# Task item
Every line of the data below should be retyped exactly, with no images carried over.
(Material for the task begins)
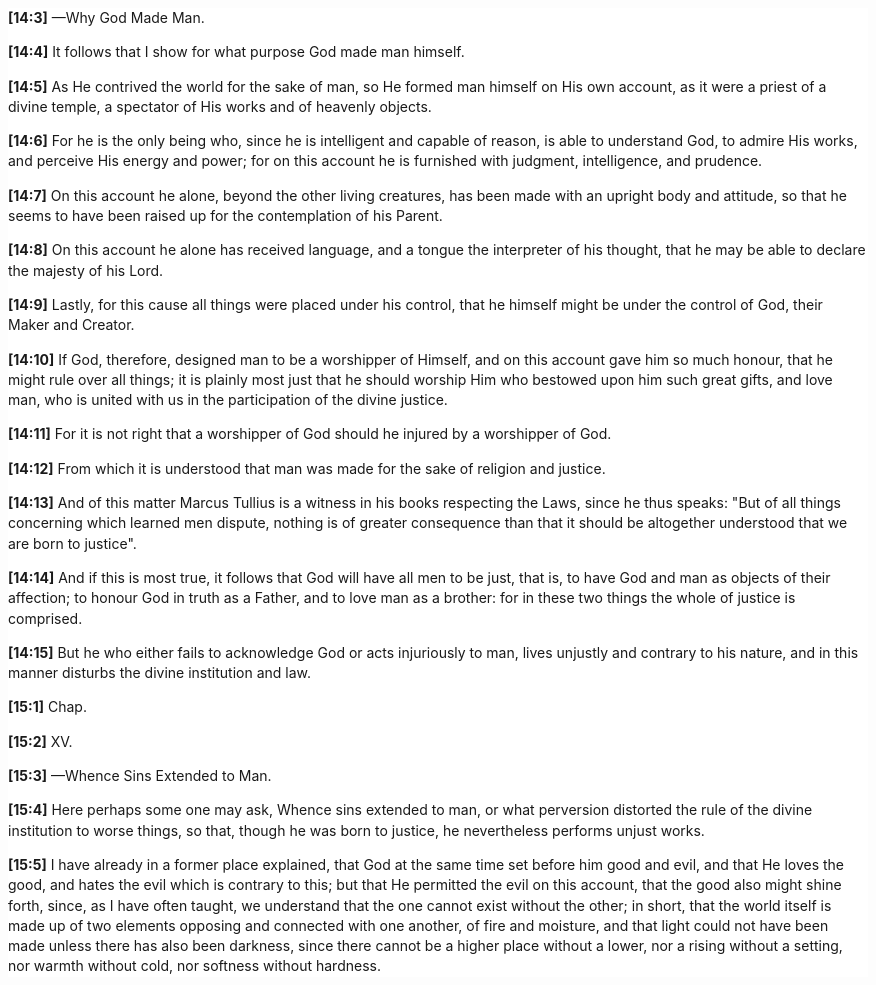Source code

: **[14:3]** —Why God Made Man.

**[14:4]** It follows that I show for what purpose God made man himself.

**[14:5]** As He contrived the world for the sake of man, so He formed man himself on His own account, as it were a priest of a divine temple, a spectator of His works and of heavenly objects.

**[14:6]** For he is the only being who, since he is intelligent and capable of reason, is able to understand God, to admire His works, and perceive His energy and power; for on this account he is furnished with judgment, intelligence, and prudence.

**[14:7]** On this account he alone, beyond the other living creatures, has been made with an upright body and attitude, so that he seems to have been raised up for the contemplation of his Parent.

**[14:8]** On this account he alone has received language, and a tongue the interpreter of his thought, that he may be able to declare the majesty of his Lord.

**[14:9]** Lastly, for this cause all things were placed under his control, that he himself might be under the control of God, their Maker and Creator.

**[14:10]** If God, therefore, designed man to be a worshipper of Himself, and on this account gave him so much honour, that he might rule over all things; it is plainly most just that he should worship Him who bestowed upon him such great gifts, and love man, who is united with us in the participation of the divine justice.

**[14:11]** For it is not right that a worshipper of God should he injured by a worshipper of God.

**[14:12]** From which it is understood that man was made for the sake of religion and justice.

**[14:13]** And of this matter Marcus Tullius is a witness in his books respecting the Laws, since he thus speaks: "But of all things concerning which learned men dispute, nothing is of greater consequence than that it should be altogether understood that we are born to justice".

**[14:14]** And if this is most true, it follows that God will have all men to be just, that is, to have God and man as objects of their affection; to honour God in truth as a Father, and to love man as a brother: for in these two things the whole of justice is comprised.

**[14:15]** But he who either fails to acknowledge God or acts injuriously to man, lives unjustly and contrary to his nature, and in this manner disturbs the divine institution and law.

**[15:1]** Chap.

**[15:2]** XV.

**[15:3]** —Whence Sins Extended to Man.

**[15:4]** Here perhaps some one may ask, Whence sins extended to man, or what perversion distorted the rule of the divine institution to worse things, so that, though he was born to justice, he nevertheless performs unjust works.

**[15:5]** I have already in a former place explained, that God at the same time set before him good and evil, and that He loves the good, and hates the evil which is contrary to this; but that He permitted the evil on this account, that the good also might shine forth, since, as I have often taught, we understand that the one cannot exist without the other; in short, that the world itself is made up of two elements opposing and connected with one another, of fire and moisture, and that light could not have been made unless there has also been darkness, since there cannot be a higher place without a lower, nor a rising without a setting, nor warmth without cold, nor softness without hardness.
(Material for the task ends)
# Solution to the exercise
Source code

: **[14:3]** —Why God Made Man.

**[14:4]** It follows that I show for what purpose God made man himself.

**[14:5]** As He contrived the world for the sake of man, so He formed man himself on His own account, as it were a priest of a divine temple, a spectator of His works and of heavenly objects.

**[14:6]** For he is the only being who, since he is intelligent and capable of reason, is able to understand God, to admire His works, and perceive His energy and power; for on this account he is furnished with judgment, intelligence, and prudence.

**[14:7]** On this account he alone, beyond the other living creatures, has been made with an upright body and attitude, so that he seems to have been raised up for the contemplation of his Parent.

**[14:8]** On this account he alone has received language, and a tongue the interpreter of his thought, that he may be able to declare the majesty of his Lord.

**[14:9]** Lastly, for this cause all things were placed under his control, that he himself might be under the control of God, their Maker and Creator.

**[14:10]** If God, therefore, designed man to be a worshipper of Himself, and on this account gave him so much honour, that he might rule over all things; it is plainly most just that he should worship Him who bestowed upon him such great gifts, and love man, who is united with us in the participation of the divine justice.

**[14:11]** For it is not right that a worshipper of God should he injured by a worshipper of God.

**[14:12]** From which it is understood that man was made for the sake of religion and justice.

**[14:13]** And of this matter Marcus Tullius is a witness in his books respecting the Laws, since he thus speaks: "But of all things concerning which learned men dispute, nothing is of greater consequence than that it should be altogether understood that we are born to justice".

**[14:14]** And if this is most true, it follows that God will have all men to be just, that is, to have God and man as objects of their affection; to honour God in truth as a Father, and to love man as a brother: for in these two things the whole of justice is comprised.

**[14:15]** But he who either fails to acknowledge God or acts injuriously to man, lives unjustly and contrary to his nature, and in this manner disturbs the divine institution and law.

**[15:1]** Chap.

**[15:2]** XV.

**[15:3]** —Whence Sins Extended to Man.

**[15:4]** Here perhaps some one may ask, Whence sins extended to man, or what perversion distorted the rule of the divine institution to worse things, so that, though he was born to justice, he nevertheless performs unjust works.

**[15:5]** I have already in a former place explained, that God at the same time set before him good and evil, and that He loves the good, and hates the evil which is contrary to this; but that He permitted the evil on this account, that the good also might shine forth, since, as I have often taught, we understand that the one cannot exist without the other; in short, that the world itself is made up of two elements opposing and connected with one another, of fire and moisture, and that light could not have been made unless there has also been darkness, since there cannot be a higher place without a lower, nor a rising without a setting, nor warmth without cold, nor softness without hardness.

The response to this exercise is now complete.